▸ **Texte de lecture**
────────────────────────────────────────
L'avarice (bukhl)

712 2017-11-29

L'avarice, c'est le fait d'être parcimonieux là où on devrait être généreux, et c'est pareil à la prodigalité, qui est son opposé, et qui consiste à se montrer généreux quand il faudrait être frugal. La voie intermédiaire entre ces deux extrêmes est le "sakhâ'", qui consiste à être généreux lorsqu'il le faut. Le Coran décrit les Croyants, appelés aussi "ibâd al-Rahmân" (les esclaves du Miséricordieux) comme étant     

"... ceux qui, pour leurs dépenses, ne sont ni prodigues, ni avares, car la juste mesure est au milieu des deux." (25 : 67) (77)

 

Alors que l'avarice (bukhl) est suscitée par l'amour de ce monde, la générosité (sakhâ') émane du zohd. Beaucoup de Versets coraniques et de ahadith louent et condamnent chacun de ces caractères ; nous nous dispensons ici de les citer, pour rester concis. Le plus haut degré de la générosité est le sacrifice, c'est-à-dire le fait d'être prêt à offrir à autrui ce dont on a soi-même besoin. Et c'est là une des caractéristiques des vrais Croyants, comme nous le dit le Coran :

 

- "Ils les préfèrent (les autres) à eux-mêmes, malgré leur pauvreté." (59 : 9) (78)

 

Pour guérir la maladie de l'avarice, il est nécessaire de bien considérer les Versets coraniques et les ahadith qui condamnent ce vice, et de méditer sur ses conséquences nuisibles. Si cette démarche s'avérait inefficace, on devrait s'efforcer d'être généreux et libéral, même si cette générosité est complètement artificielle ; et on devrait continuer à faire cet effort jusqu'à ce que la générosité devienne une seconde nature.

 

La générosité est nécessaire lorsqu'il s'agit de s'acquitter de certains devoirs obligatoires (wâjibât), tels que le paiement du Khoms et de la Zakât, les dépenses pour sa femme et ses enfants, les frais du Hajj (Pèlerinage à la Sainte Kaabah), et ainsi de suite. Elle est aussi nécessaire lorsqu'il s'agit de s'acquitter des devoirs recommandés (mustahabbât), tels qu'aider les pauvres, offrir des cadeaux, organiser une réception dans le but d'établir ou de consolider des liens d'amitié ou de parenté, prêter de l'argent à quelqu'un, donner un délai aux débiteurs, fournir des vêtements et un abri aux nécessiteux, dépenser ce qui est nécessaire pour sauvegarder son honneur ou réparer une injustice, et contribuer aux dépenses des services publics tels que les Masjid, les écoles, les hôpitaux, les routes, les ponts, les puits, etc.
────────────────────────────────────────
▸ **Données à examiner**
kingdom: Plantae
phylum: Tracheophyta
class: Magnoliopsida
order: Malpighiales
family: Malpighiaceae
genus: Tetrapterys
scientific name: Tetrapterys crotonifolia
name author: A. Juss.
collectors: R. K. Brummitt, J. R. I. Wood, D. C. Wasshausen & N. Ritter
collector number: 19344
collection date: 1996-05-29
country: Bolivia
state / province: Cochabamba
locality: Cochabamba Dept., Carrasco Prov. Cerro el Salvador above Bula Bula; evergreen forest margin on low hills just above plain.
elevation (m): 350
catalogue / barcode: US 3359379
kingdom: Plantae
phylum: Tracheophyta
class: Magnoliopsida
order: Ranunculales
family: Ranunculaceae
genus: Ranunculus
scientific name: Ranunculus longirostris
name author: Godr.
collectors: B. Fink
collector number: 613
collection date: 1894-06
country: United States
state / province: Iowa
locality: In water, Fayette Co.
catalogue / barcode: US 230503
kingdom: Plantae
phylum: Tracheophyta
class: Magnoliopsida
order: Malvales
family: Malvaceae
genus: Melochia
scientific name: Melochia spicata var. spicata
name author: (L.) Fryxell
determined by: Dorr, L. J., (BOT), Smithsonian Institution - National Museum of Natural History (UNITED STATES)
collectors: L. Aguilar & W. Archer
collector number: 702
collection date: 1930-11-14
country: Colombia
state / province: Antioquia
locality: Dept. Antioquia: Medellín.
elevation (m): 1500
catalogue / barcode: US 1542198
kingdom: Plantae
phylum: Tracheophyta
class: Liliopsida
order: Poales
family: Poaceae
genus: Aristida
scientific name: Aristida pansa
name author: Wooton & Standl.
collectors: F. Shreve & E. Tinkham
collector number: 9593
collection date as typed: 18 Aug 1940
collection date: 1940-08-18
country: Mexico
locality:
────────────────────────────────────────
▸ **Travail à réaliser**
Reprenez le passage du texte sur l'avarice qui commence aux mots « La générosité est nécessaire » et qui s'arrête après « les puits, etc. ». Mettez-le à jour en remplaçant « écoles » par « bibliothèques ». Les lignes ne servent à rien ici.

▸ **Solution rédigée**
La générosité est nécessaire lorsqu'il s'agit de s'acquitter de certains devoirs obligatoires (wâjibât), tels que le paiement du Khoms et de la Zakât, les dépenses pour sa femme et ses enfants, les frais du Hajj (Pèlerinage à la Sainte Kaabah), et ainsi de suite. Elle est aussi nécessaire lorsqu'il s'agit de s'acquitter des devoirs recommandés (mustahabbât), tels qu'aider les pauvres, offrir des cadeaux, organiser une réception dans le but d'établir ou de consolider des liens d'amitié ou de parenté, prêter de l'argent à quelqu'un, donner un délai aux débiteurs, fournir des vêtements et un abri aux nécessiteux, dépenser ce qui est nécessaire pour sauvegarder son honneur ou réparer une injustice, et contribuer aux dépenses des services publics tels que les Masjid, les bibliothèques, les hôpitaux, les routes, les ponts, les puits, etc.